Nursing Interventions Rationale
Perform a comprehensive assessment. Assess location, characteristics, onset, duration, frequency, quality and severity of pain. Assessment is the first step in managing pain. It helps ensure that the patient receives effective pain relief.
Check current and past analgesic/narcotic drug use. It helps obtain a medication history.
Review the patient’s expectation of pain relief. It’s possible that pain may not be completely resolved but it can be lessened significantly.
Encourage patient to use breathing techniques and positive affirmations. This helps the patient achieve generalized relaxation which aids in reduced perception of pain.
Explore the patient’s need for medications from the three classes of analgesics: NSAIDS, opioids and nonopioids. Combinations of analgesics may enhance pain relief.
As much as possible, use tranquilizers, narcotics, and analgesics sparingly.
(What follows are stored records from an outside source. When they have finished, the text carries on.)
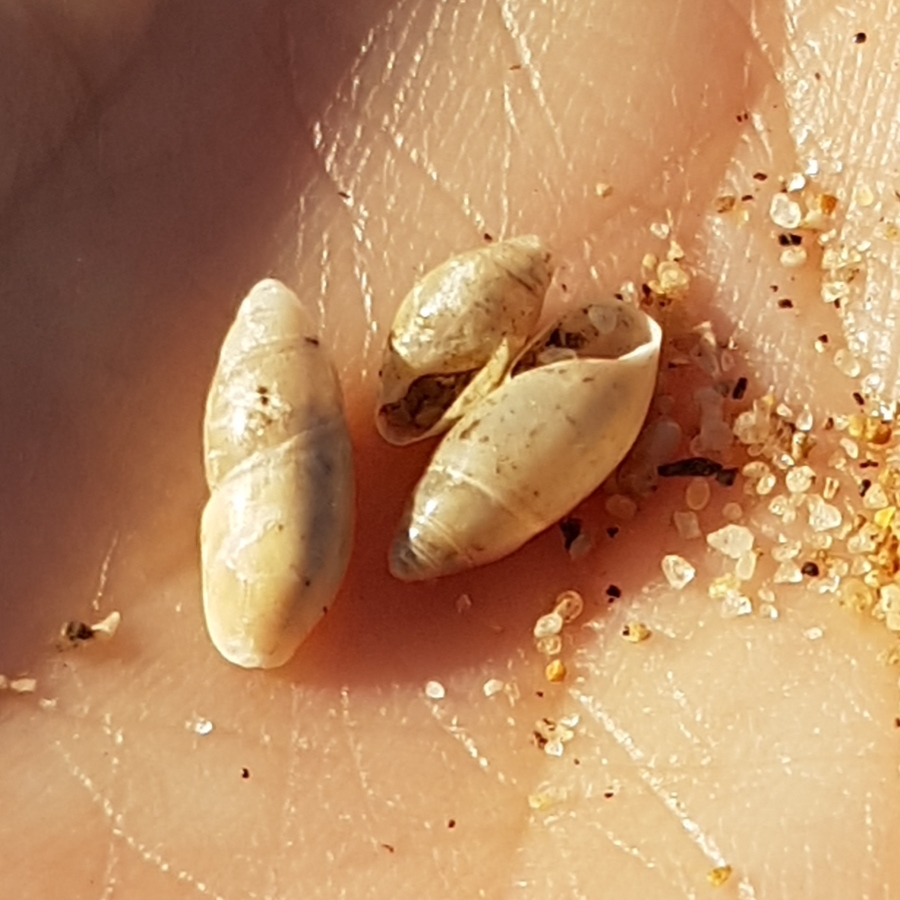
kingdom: Animalia
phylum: Mollusca
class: Gastropoda
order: Stylommatophora
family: Ferussaciidae
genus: Ferussacia
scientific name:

These medications promote addiction and can cause sleep disturbance.
Encourage use of nonpharmacological interventions (massage, guided imagergy, breathing techniques). They help reinforce pharmacological interventions.
Determine the patient’s appetite, bowel elimination, and ability to rest and sleep. Side effects should be monitored and managed accordingly.
Evaluate effectiveness of pain medications and ask to decrease or increase dose and frequency as necessary. Medications should be adjusted to achieve optimum pain relief without causing severe adverse effects.

 

Resources:

Doenges, M. E., Moorhouse, M. F., & Murr, A. C. (2010). Nurse’s pocket guide: Diagnoses, prioritized interventions, and rationales. Philadelphia: F.A. Davis.